TASK DESCRIPTION: Rewrite the lines from all the items below as a Markdown table with two columns, Row and Line, numbering each row and leaving out blank lines.

AVAILABLE DATA:
^^^^

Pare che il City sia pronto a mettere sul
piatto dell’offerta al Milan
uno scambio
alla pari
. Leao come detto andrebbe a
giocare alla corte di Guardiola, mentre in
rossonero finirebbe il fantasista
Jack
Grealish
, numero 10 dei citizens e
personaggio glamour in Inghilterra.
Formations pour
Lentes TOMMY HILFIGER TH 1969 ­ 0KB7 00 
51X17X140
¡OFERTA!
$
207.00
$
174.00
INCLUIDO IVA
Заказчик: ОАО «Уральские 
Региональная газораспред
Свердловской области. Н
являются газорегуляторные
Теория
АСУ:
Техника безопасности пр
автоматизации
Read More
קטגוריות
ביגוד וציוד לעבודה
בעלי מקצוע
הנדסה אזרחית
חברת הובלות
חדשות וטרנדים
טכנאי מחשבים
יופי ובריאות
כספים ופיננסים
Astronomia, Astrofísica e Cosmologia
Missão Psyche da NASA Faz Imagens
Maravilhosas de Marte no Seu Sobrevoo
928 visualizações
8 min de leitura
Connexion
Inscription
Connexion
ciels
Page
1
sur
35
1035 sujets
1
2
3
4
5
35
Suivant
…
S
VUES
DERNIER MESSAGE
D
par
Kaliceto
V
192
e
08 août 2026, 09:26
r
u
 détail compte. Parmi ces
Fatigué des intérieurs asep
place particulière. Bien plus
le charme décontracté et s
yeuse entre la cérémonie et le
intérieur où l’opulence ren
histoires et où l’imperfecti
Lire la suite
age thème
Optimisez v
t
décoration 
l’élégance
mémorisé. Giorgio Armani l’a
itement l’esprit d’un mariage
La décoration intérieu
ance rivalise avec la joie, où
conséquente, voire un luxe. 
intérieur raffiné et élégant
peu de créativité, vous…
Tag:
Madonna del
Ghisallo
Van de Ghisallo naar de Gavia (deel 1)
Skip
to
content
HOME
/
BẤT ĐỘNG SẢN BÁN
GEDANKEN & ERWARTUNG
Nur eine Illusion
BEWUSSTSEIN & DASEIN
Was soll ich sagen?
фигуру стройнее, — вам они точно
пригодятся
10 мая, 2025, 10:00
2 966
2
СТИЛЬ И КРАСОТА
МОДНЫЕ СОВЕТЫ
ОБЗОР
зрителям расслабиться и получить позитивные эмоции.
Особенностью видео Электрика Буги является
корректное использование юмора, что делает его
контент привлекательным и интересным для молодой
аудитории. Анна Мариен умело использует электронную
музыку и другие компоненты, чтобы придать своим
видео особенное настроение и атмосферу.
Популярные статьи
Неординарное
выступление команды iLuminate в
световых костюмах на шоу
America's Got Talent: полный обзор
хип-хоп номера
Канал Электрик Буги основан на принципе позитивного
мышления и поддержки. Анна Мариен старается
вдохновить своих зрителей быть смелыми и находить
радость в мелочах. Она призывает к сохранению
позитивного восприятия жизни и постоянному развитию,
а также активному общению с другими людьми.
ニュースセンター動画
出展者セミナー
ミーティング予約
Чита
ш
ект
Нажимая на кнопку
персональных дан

^^^^

TASK ANSWER:
| Row | Line |
|---|---|
| 1 | Pare che il City sia pronto a mettere sul |
| 2 | piatto dell’offerta al Milan |
| 3 | uno scambio |
| 4 | alla pari |
| 5 | . Leao come detto andrebbe a |
| 6 | giocare alla corte di Guardiola, mentre in |
| 7 | rossonero finirebbe il fantasista |
| 8 | Jack |
| 9 | Grealish |
| 10 | , numero 10 dei citizens e |
| 11 | personaggio glamour in Inghilterra. |
| 12 | Formations pour |
| 13 | Lentes TOMMY HILFIGER TH 1969 ­ 0KB7 00  |
| 14 | 51X17X140 |
| 15 | ¡OFERTA! |
| 16 | $ |
| 17 | 207.00 |
| 18 | $ |
| 19 | 174.00 |
| 20 | INCLUIDO IVA |
| 21 | Заказчик: ОАО «Уральские  |
| 22 | Региональная газораспред |
| 23 | Свердловской области. Н |
| 24 | являются газорегуляторные |
| 25 | Теория |
| 26 | АСУ: |
| 27 | Техника безопасности пр |
| 28 | автоматизации |
| 29 | Read More |
| 30 | קטגוריות |
| 31 | ביגוד וציוד לעבודה |
| 32 | בעלי מקצוע |
| 33 | הנדסה אזרחית |
| 34 | חברת הובלות |
| 35 | חדשות וטרנדים |
| 36 | טכנאי מחשבים |
| 37 | יופי ובריאות |
| 38 | כספים ופיננסים |
| 39 | Astronomia, Astrofísica e Cosmologia |
| 40 | Missão Psyche da NASA Faz Imagens |
| 41 | Maravilhosas de Marte no Seu Sobrevoo |
| 42 | 928 visualizações |
| 43 | 8 min de leitura |
| 44 | Connexion |
| 45 | Inscription |
| 46 | Connexion |
| 47 | ciels |
| 48 | Page |
| 49 | 1 |
| 50 | sur |
| 51 | 35 |
| 52 | 1035 sujets |
| 53 | 1 |
| 54 | 2 |
| 55 | 3 |
| 56 | 4 |
| 57 | 5 |
| 58 | 35 |
| 59 | Suivant |
| 60 | … |
| 61 | S |
| 62 | VUES |
| 63 | DERNIER MESSAGE |
| 64 | D |
| 65 | par |
| 66 | Kaliceto |
| 67 | V |
| 68 | 192 |
| 69 | e |
| 70 | 08 août 2026, 09:26 |
| 71 | r |
| 72 | u |
| 73 |  détail compte. Parmi ces |
| 74 | Fatigué des intérieurs asep |
| 75 | place particulière. Bien plus |
| 76 | le charme décontracté et s |
| 77 | yeuse entre la cérémonie et le |
| 78 | intérieur où l’opulence ren |
| 79 | histoires et où l’imperfecti |
| 80 | Lire la suite |
| 81 | age thème |
| 82 | Optimisez v |
| 83 | t |
| 84 | décoration  |
| 85 | l’élégance |
| 86 | mémorisé. Giorgio Armani l’a |
| 87 | itement l’esprit d’un mariage |
| 88 | La décoration intérieu |
| 89 | ance rivalise avec la joie, où |
| 90 | conséquente, voire un luxe.  |
| 91 | intérieur raffiné et élégant |
| 92 | peu de créativité, vous… |
| 93 | Tag: |
| 94 | Madonna del |
| 95 | Ghisallo |
| 96 | Van de Ghisallo naar de Gavia (deel 1) |
| 97 | Skip |
| 98 | to |
| 99 | content |
| 100 | HOME |
| 101 | / |
| 102 | BẤT ĐỘNG SẢN BÁN |
| 103 | GEDANKEN & ERWARTUNG |
| 104 | Nur eine Illusion |
| 105 | BEWUSSTSEIN & DASEIN |
| 106 | Was soll ich sagen? |
| 107 | фигуру стройнее, — вам они точно |
| 108 | пригодятся |
| 109 | 10 мая, 2025, 10:00 |
| 110 | 2 966 |
| 111 | 2 |
| 112 | СТИЛЬ И КРАСОТА |
| 113 | МОДНЫЕ СОВЕТЫ |
| 114 | ОБЗОР |
| 115 | зрителям расслабиться и получить позитивные эмоции. |
| 116 | Особенностью видео Электрика Буги является |
| 117 | корректное использование юмора, что делает его |
| 118 | контент привлекательным и интересным для молодой |
| 119 | аудитории. Анна Мариен умело использует электронную |
| 120 | музыку и другие компоненты, чтобы придать своим |
| 121 | видео особенное настроение и атмосферу. |
| 122 | Популярные статьи |
| 123 | Неординарное |
| 124 | выступление команды iLuminate в |
| 125 | световых костюмах на шоу |
| 126 | America's Got Talent: полный обзор |
| 127 | хип-хоп номера |
| 128 | Канал Электрик Буги основан на принципе позитивного |
| 129 | мышления и поддержки. Анна Мариен старается |
| 130 | вдохновить своих зрителей быть смелыми и находить |
| 131 | радость в мелочах. Она призывает к сохранению |
| 132 | позитивного восприятия жизни и постоянному развитию, |
| 133 | а также активному общению с другими людьми. |
| 134 | ニュースセンター動画 |
| 135 | 出展者セミナー |
| 136 | ミーティング予約 |
| 137 | Чита |
| 138 | ш |
| 139 | ект |
| 140 | Нажимая на кнопку |
| 141 | персональных дан |